All You Should Know About Trademark Assignment Or Transmission

A trademark assignment transfers the owner’s title, rights, and interest in a trademark or service mark. The assignor transfers to the assignee its property rights in the mark. An assignment varies from a license, that is, allotting permission to use a mark in some manner but does not transfer any rights of proprietorship in the mark.

It becomes pertinent to apply for online logo registration to protect your brand and your products in the market from unauthorized uses. Section 37 acknowledges the registered owner’s rights to assign the trademark for any consideration and give a receipt. It offers that subject to the act’s provisions and to any rights appearing from the registrar to be vested in any other person. The owner of a trademark will have the power to assign the trademark and provide effectual receipts for any consideration for such assignment.

It means that a registered owner of a registered trademark can assign his/her rights to the trademark to any other person. A registered trademark is allowed to transfer or assign, whether with or without given business’s goodwill and concerning all of goods or services related to that trademark is registered or some only of those goods or services.

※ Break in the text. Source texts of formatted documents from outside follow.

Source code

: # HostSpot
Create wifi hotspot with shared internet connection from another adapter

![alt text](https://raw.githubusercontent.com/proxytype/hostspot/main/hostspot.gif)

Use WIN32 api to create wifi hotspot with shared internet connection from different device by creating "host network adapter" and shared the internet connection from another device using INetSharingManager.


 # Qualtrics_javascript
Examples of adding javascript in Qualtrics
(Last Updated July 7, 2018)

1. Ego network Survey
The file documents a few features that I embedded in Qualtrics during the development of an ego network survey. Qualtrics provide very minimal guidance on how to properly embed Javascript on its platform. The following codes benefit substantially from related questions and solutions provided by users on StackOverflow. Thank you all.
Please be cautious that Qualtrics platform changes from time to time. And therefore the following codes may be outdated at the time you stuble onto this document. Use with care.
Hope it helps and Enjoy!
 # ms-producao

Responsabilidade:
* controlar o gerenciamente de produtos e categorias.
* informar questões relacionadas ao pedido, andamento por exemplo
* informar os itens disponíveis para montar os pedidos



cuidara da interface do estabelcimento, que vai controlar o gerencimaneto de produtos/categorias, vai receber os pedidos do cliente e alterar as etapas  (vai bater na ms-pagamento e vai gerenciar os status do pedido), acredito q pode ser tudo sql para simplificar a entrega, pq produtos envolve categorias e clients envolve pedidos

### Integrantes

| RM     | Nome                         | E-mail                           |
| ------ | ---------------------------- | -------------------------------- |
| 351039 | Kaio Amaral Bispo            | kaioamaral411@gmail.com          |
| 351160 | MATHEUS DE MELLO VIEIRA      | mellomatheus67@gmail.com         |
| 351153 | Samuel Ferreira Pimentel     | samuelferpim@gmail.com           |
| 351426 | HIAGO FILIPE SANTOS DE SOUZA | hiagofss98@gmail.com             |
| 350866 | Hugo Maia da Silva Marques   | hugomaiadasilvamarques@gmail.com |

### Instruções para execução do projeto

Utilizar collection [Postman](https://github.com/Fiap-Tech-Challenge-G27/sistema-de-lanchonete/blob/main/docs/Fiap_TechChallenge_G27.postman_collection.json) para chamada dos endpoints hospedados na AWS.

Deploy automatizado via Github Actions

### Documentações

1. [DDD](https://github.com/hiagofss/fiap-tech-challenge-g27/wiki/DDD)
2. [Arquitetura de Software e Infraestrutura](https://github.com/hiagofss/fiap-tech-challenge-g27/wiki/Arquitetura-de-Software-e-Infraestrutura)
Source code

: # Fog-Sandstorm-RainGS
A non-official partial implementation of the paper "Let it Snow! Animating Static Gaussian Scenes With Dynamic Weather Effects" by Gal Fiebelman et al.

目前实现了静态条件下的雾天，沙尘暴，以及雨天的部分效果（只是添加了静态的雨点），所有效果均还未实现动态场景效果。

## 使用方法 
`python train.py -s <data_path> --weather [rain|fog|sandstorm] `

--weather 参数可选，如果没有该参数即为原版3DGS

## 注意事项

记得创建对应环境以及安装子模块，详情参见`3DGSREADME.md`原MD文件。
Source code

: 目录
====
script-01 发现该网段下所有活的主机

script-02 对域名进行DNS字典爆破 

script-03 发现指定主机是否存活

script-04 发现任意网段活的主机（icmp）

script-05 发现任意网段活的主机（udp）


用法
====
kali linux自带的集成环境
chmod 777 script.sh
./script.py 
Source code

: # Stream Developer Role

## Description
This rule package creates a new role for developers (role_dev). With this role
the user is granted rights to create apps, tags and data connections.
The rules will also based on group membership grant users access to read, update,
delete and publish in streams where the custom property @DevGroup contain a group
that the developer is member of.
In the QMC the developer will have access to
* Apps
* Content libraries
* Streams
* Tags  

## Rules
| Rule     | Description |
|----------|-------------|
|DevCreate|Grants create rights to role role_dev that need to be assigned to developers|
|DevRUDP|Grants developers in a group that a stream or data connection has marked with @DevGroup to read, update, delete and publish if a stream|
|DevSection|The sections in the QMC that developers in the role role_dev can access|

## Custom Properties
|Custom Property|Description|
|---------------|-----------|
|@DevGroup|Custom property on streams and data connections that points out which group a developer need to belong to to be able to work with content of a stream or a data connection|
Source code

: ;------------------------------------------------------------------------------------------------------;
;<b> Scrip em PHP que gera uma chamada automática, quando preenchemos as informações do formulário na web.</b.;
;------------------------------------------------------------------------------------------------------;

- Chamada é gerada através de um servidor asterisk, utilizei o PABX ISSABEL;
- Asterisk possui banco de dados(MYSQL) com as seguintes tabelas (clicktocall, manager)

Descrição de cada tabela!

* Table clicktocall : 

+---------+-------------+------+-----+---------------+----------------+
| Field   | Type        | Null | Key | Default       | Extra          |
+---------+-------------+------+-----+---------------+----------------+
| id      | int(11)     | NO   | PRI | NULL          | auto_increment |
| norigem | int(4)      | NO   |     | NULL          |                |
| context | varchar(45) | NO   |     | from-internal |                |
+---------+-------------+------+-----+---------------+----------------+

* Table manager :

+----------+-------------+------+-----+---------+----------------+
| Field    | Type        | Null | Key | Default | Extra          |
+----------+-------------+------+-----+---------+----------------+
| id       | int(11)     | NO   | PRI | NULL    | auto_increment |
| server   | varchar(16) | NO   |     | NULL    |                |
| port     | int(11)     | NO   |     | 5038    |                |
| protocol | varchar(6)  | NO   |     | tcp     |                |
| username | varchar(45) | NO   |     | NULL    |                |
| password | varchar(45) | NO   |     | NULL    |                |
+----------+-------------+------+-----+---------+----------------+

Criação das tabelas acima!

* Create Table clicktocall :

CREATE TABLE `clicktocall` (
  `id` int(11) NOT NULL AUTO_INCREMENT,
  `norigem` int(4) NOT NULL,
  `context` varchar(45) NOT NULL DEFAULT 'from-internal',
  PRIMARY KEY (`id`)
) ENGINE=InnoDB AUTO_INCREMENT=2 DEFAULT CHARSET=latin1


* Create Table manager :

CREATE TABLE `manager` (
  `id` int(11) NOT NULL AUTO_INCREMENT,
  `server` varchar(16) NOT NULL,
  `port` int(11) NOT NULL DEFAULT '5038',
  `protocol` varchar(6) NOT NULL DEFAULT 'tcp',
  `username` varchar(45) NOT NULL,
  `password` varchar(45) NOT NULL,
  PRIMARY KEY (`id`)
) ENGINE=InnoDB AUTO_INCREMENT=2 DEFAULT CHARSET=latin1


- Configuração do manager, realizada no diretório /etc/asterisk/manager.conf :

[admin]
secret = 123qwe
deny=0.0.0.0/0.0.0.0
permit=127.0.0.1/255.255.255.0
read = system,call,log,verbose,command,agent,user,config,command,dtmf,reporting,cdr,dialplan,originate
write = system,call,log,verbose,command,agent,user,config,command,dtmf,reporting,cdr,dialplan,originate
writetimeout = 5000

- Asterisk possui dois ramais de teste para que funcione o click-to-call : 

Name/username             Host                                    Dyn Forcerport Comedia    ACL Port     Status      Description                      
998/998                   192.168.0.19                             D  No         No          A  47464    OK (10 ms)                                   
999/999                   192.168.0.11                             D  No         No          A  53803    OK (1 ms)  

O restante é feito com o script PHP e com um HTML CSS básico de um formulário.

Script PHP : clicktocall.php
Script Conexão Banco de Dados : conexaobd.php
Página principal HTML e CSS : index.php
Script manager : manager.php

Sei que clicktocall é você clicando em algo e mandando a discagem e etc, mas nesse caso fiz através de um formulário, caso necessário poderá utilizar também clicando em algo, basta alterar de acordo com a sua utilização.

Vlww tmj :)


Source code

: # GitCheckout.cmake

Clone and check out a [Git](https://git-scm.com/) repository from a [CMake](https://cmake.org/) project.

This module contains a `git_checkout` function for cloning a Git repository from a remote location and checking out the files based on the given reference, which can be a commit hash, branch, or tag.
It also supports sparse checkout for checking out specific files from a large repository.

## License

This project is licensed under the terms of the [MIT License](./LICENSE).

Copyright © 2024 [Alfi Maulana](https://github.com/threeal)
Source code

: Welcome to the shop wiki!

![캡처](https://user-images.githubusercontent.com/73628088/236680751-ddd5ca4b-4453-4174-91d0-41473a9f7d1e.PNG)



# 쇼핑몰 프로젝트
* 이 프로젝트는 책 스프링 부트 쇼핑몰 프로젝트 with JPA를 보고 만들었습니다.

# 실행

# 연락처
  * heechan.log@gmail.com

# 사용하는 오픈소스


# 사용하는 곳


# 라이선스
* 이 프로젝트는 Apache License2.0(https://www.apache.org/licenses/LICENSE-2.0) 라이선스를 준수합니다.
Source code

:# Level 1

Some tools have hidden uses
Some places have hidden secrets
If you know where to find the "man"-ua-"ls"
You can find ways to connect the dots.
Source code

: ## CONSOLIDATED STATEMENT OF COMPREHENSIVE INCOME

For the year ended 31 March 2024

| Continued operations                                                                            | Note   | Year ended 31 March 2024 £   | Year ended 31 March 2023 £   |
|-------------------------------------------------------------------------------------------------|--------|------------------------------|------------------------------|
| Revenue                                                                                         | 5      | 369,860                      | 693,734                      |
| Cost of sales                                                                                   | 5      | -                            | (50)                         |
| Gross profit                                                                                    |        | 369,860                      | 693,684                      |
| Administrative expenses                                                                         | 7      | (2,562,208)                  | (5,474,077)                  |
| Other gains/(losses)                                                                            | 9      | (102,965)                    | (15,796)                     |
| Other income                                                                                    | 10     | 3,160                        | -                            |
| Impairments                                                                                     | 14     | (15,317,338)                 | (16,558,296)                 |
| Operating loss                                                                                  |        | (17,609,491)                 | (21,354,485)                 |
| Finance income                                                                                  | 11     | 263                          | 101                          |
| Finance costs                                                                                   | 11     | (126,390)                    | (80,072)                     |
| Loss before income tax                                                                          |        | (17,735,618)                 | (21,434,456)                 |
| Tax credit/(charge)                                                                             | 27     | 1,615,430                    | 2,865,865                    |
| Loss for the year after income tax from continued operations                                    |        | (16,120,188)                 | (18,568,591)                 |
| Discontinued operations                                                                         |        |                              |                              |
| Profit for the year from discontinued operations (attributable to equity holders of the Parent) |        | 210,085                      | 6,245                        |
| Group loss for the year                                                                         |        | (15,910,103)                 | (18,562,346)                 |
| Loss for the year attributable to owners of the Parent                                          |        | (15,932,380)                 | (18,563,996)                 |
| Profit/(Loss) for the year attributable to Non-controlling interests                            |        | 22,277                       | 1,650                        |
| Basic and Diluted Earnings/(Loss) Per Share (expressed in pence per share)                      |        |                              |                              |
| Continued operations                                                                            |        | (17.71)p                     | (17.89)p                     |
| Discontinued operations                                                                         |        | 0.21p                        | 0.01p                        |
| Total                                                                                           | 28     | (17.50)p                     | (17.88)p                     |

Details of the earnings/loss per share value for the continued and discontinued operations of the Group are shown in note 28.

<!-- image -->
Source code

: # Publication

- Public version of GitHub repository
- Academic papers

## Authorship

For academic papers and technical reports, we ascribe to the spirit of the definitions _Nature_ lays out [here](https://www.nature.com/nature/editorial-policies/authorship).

Assignment – section 2(1) of the trademarks act, 1999, specifies assignment as an assignment in writing by the act of concerned parties. It means that an assignment has to be in writing. An assignment would be through an instrument, and both parties should execute the instrument. The word used in definition by the act of concerned parties means that the assignor and assignee should execute the instrument, and any unilateral act will not constitute an assignment.

What is requisite to affect a valid assignment?

Though specific requisites vary by jurisdiction, few remains the same;

– It has to be in writing.

– Recognize parties to the assignment, that is, assignor and assignee.

– Recognize marks to be assigned and any other pertinent applications or registrations for the marks.

– Recognize the goods and services to be assigned (in few jurisdictions, all the goods and services in an application or registration have to be assigned).

– Consideration has to be given.

– Recognize the assignment’s effective date.

– Be duly executed (few jurisdictions need that it to be signed by all the parties to the assignment, while in others, execution by the assignor would suffice).

– Include the transfer of goodwill (needed in several jurisdictions). In India, for instance, a trademark can be assigned with or without goodwill. In contrast, in America, an assignment without goodwill will be considered as an assignment ‘in gross’ and considered invalid under the law.

A mark has to be assigned or transferred to another party in the following manner;

Complete assignment to another party – proprietor transfers all of its rights concerning a mark to another party, including transfer of rights like the right to further transfer, to earn royalties, and so forth. For example, A, the brand owner, sells her mark wholly through an agreement to B. After this, A will not retain any rights concerning the brand.

Assignment to another party but concerning only some of goods or services – the transfer of proprietorship is limited to particular goods or services only. Such as A, the owner of the brand used for chocolates and dairy products. ‘A’ assigns the rights in the brand concerning only daily products to B and retains the brand’s rights concerning chocolates. It is known as partial assignment.

Assignment with goodwill – such trademark assignment is where the rights and value of trademark as linked with the product is also transferred to another party like ‘A’ owner of the brand Labh relating to savouries, sells his brand to B such that B can use the brand Labh concerning savouries as well as any other products it manufactures.

The assignment without goodwill – it is also known as a gross assignment, where the proprietor of a brand limits the buyer’s right and does not permit him/her to use such brand for products being used by the original proprietor. Hence, the goodwill associated with such a brand concerning a product being sold under such a brand will not be transferred to the buyer. Such as A, owner of the brand Labh concerning savouries, sells his brand to B such that B cannot use the mark Labh concerning savouries but is allowed to utilise any manufactured products of the brand. In such cases, the goodwill linked with brand Labh for savouries will not be transferred to B, and B will be needed to create different goodwill of brand Labh for any other products or services like Hotel wherein B proposes to use this brand.

Limitation on assignment or transmission – section 40(1) of the trademarks act, 1999.

A trademark will not be assignable or transmissible in the case in that as a result of the assignment or transmission; there would exist prerogatives in more than one of the individuals concerned, to use the trademark, nearly resembling each other or similar trademark that is likely to cause confusion or deceive, involving;

– Same goods or services.

– Same description of goods or services.

– Goods or services or descriptions of which are linked with each other.

The registrar will issue a certificate if he/she does not find any objection with the application under section 40(1) of the trademarks act, 1999.

Registration of assignment.

Discretion has been given to the registrar under section 45(2) of the trademarks act, 1999. According to section 45 of the act, an assignment deed must be registered in an apt form with a trademark registry to bring the assignee as a proprietor of the trademark on the records.  

It is crucial to register the assignment of a trademark with the concerned registrar or authority. An assignee will not get rights assigned to him/her from the assignor without registration of the assignment.